Skelos, son convicted of bribery and extortion
A former New York state Senate leader and his son were convicted on Tuesday of extortion, wire fraud and bribery charges that they pressured businesses to give the son no-show jobs or else risk losing the powerful Republican's political support.
A jury in federal court in Manhattan deliberated over the course of four days before reaching the verdict at the trial of Dean Skelos and his son, Adam, in a case that cast a harsh light on corruption in Albany.
Prosecutors had told jurors that the father and son were "partners in crime" who showed such blatant disregard for conflicts of interest that they broke the law.
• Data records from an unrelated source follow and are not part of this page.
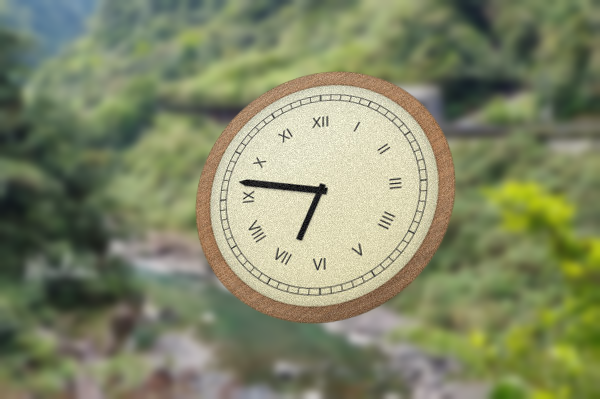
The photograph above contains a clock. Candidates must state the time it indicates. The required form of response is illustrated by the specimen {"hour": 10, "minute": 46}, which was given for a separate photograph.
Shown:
{"hour": 6, "minute": 47}
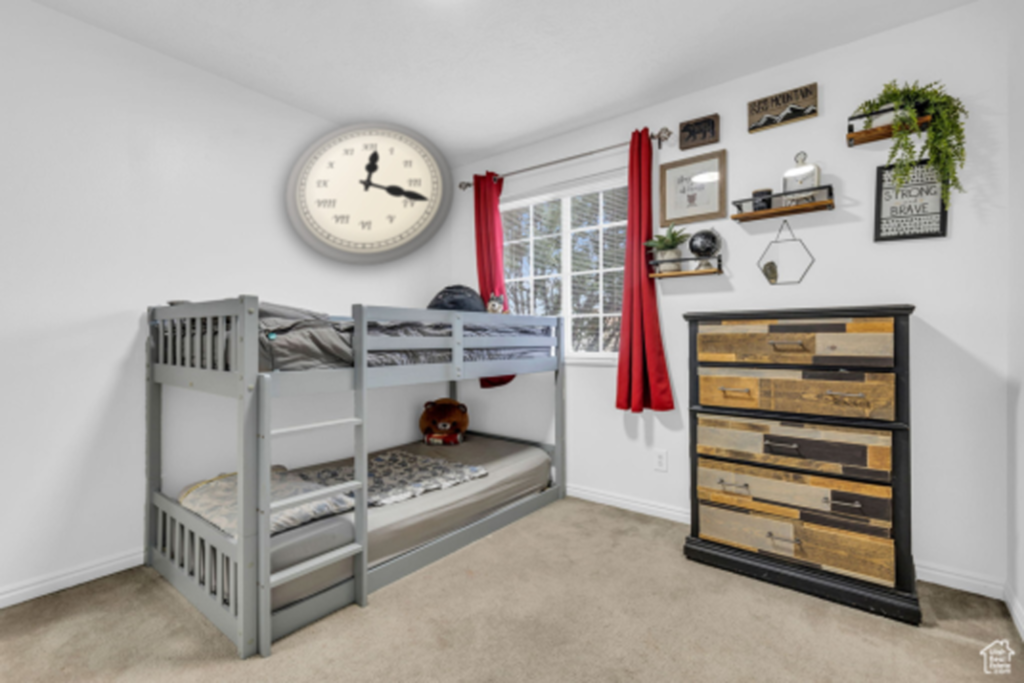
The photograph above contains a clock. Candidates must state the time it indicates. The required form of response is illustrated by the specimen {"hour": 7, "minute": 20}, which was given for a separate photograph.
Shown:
{"hour": 12, "minute": 18}
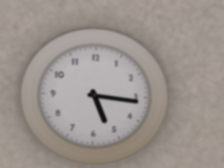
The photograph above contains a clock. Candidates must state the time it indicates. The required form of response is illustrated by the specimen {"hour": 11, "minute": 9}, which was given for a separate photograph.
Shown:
{"hour": 5, "minute": 16}
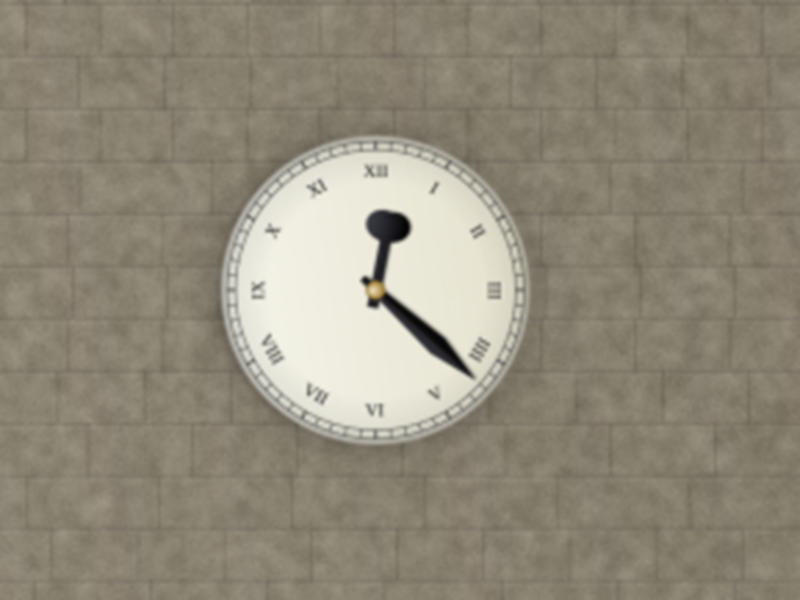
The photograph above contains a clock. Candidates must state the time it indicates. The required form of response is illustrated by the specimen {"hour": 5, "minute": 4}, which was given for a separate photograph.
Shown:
{"hour": 12, "minute": 22}
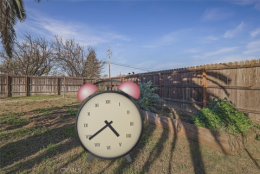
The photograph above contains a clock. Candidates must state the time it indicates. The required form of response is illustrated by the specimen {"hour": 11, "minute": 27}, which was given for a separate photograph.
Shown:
{"hour": 4, "minute": 39}
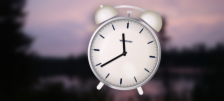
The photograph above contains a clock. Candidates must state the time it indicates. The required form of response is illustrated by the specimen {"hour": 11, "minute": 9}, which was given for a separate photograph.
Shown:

They accused the pair of extorting roughly $300,000 in payments from wealthy business executives who were dependent on the Long Island senator's backing on legislation benefiting their financial interests.
The companies felt "constant pressure from Dean Skelos — the fear he would punish them by using his official power if they didn't pay up," Assistant U.S. Attorney Thomas McKay said in closing arguments. "They were the targets of the Skelos family shakedown."
The evidence included a wiretap recording of a phone call in 2014 in which Skelos boasted to his son that in his position as Senate leader he would "control everything," including which bills would come to the floor for a vote.
"Everybody's going to know who calls the shots, Adam," he said. "Believe me."
The defense sought to portray the elder Skelos as a doting father who was merely trying to look out for a son struggling to find employment and pay for a $675,000 home. His lawyers argued there was no evidence that the ex-senator took any official action for the businessmen.
Skelos, 70, testified in his own defense, claiming there was never a quid-pro-quo expected when he reached out on behalf of Adam.
"I didn't see a problem with it," he said. "I asked a lot of people to help my son."